L’une des leçons les plus difficiles que j’ai apprises est qu’avoir raison sur ce qui doit changer ne signifie pas que vous savez comment le changer correctement. Il y a eu des moments où j’ai sous-estimé l’intention derrière les décisions passées, même si elles ne servaient plus là où nous devions aller.
Cela m’a obligé à ralentir d’une manière différente : en posant de meilleures questions. En faisant appel à des conseillers. En prenant le temps de comprendre non seulement la stratégie, mais aussi le lien émotionnel que les gens entretenaient avec elle.

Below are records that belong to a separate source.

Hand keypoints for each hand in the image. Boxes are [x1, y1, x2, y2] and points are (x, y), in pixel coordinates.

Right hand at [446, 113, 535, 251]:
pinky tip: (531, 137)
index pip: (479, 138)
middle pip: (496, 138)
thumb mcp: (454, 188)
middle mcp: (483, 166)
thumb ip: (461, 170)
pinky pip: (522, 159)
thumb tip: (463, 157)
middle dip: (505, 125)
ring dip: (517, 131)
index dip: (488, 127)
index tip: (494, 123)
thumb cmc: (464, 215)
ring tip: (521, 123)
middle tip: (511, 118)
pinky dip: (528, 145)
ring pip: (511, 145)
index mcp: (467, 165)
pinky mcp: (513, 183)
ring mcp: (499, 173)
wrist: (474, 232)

Il y a eu des moments où la chose la plus importante que je pouvais faire n’était pas d’expliquer la stratégie, mais de reconnaître l’incertitude. Nommer ce que je n’avais pas complètement compris a créé un espace permettant aux autres de contribuer à ce qu’ils ont vu. La vulnérabilité ne nous a pas ralentis, elle nous a aiguisés.
Et l’humilité n’a pas affaibli mon leadership. Cela l’a renforcé.

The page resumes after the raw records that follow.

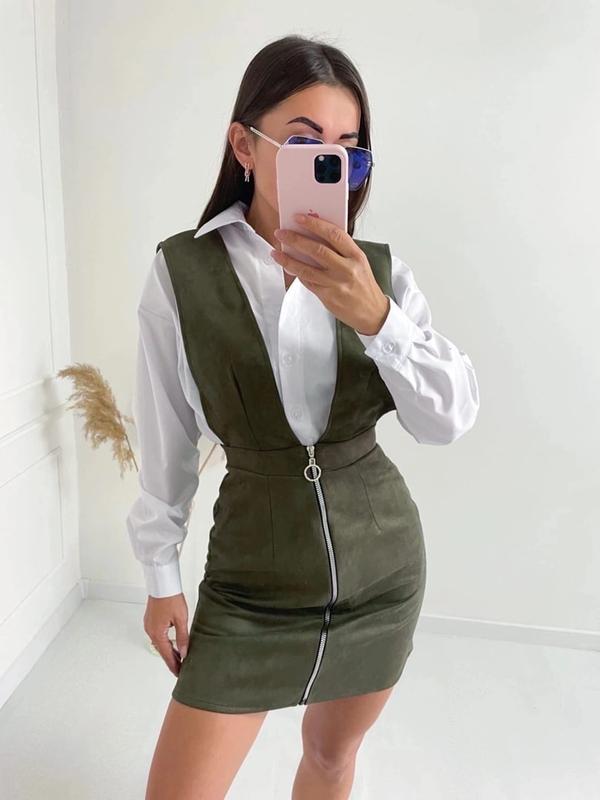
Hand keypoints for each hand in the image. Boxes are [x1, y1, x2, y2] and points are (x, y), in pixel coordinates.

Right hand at [144, 593, 188, 676]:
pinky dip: (165, 642)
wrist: (162, 583)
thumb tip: (183, 652)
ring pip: (160, 643)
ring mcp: (149, 625)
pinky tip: (171, 644)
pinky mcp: (151, 620)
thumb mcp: (181, 619)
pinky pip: (158, 635)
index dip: (173, 665)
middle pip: (162, 650)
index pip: (167, 655)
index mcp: (157, 633)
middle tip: (180, 669)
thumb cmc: (171, 598)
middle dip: (171, 660)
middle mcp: (151, 631)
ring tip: (178, 658)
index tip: (178, 673)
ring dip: (168, 651)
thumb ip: (182, 638)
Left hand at [272, 213, 389, 334]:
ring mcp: (336, 284)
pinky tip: (288, 267)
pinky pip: (308, 282)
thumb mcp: (358, 263)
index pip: (333, 234)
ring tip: (276, 252)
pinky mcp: (328, 297)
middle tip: (281, 233)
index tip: (298, 218)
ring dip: (288, 259)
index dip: (314, 224)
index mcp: (356, 256)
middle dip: (295, 239)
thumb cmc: (363, 285)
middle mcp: (346, 269)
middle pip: (316, 250)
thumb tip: (314, 236)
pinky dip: (297, 273)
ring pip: (306, 269)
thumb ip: (340, 251)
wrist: (372, 312)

- Le leadership se situe à l’intersection de la clarté et de la connexion
Un trimestre après le début de l’année, nous élaborions notre plan annuel et l’urgence était réelle. J’ai pris le contrôle pour créer de la clarté, mais je n’ai pas expliqué pourquoi c’était nécessaire à ce moment-là. Pour une équipe habituée à construire des choses ensemble, cela a semblé soudain.
Une fois que j’ai exprimé mon intention, tout a changé. Les gens ont compris la nécessité d’aller vite. La confiance s’est approfondie. La clarté établit une connexion plus rapidement que le contrôle ou le consensus ne le pourraient jamais.
Ce changement a également nécessité de repenser la hiérarchie, non pas en supprimant la responsabilité, mais en supprimant les obstacles inutiles à la compréhension. Lorsque les gens se sentaient en sécurité pour contester des idées, une meilleure réflexion faisait surface plus rapidement. Les meilleurs signaux provenaient souvent des personnes les plus proches du chantier.
Les grands leaders savent quand intervenir et quand se retirer. La connexion et la clarté ne sont pas opposées. Ce sont des partenaires.
- Lâcher prise ne signifie pas perdre la responsabilité
À mesure que votre champ de responsabilité en tant que PDG augmente, ce que vous devez abandonner augmente également. Diriger à ce niveau exigeait de faire confiance à mon équipe, à ses équipes et aux systèmes que nous mettions en place.
Cela ne signifiait pas abandonner la responsabilité, mais changer ma façon de définir le contrôle. Je n’ai pas besoin de tenir tous les leviers. J’ai appris à faire preuve de plus de discernement quant aux domaines dans lesquels ma présence crée un élan et à ceux où elle pourrait involontairement ralentir les choses.
Le leadership à grande échelle ne consiste pas à se serrer les coudes. Il s’agit d’avoir une confiance plus profonde.

Jeanne est une journaliste de 27 ans qui se passionne pour le cinéma et la culture pop. Elle adore dévorer des séries Netflix et se tenir au courant des dernières news sur les célébrités du moment. Jeanne a toujours été intéressée par l’écriture, et elle aime travailler comme journaliste car cela lui permet de partager sa passion pour la narration avec les autres.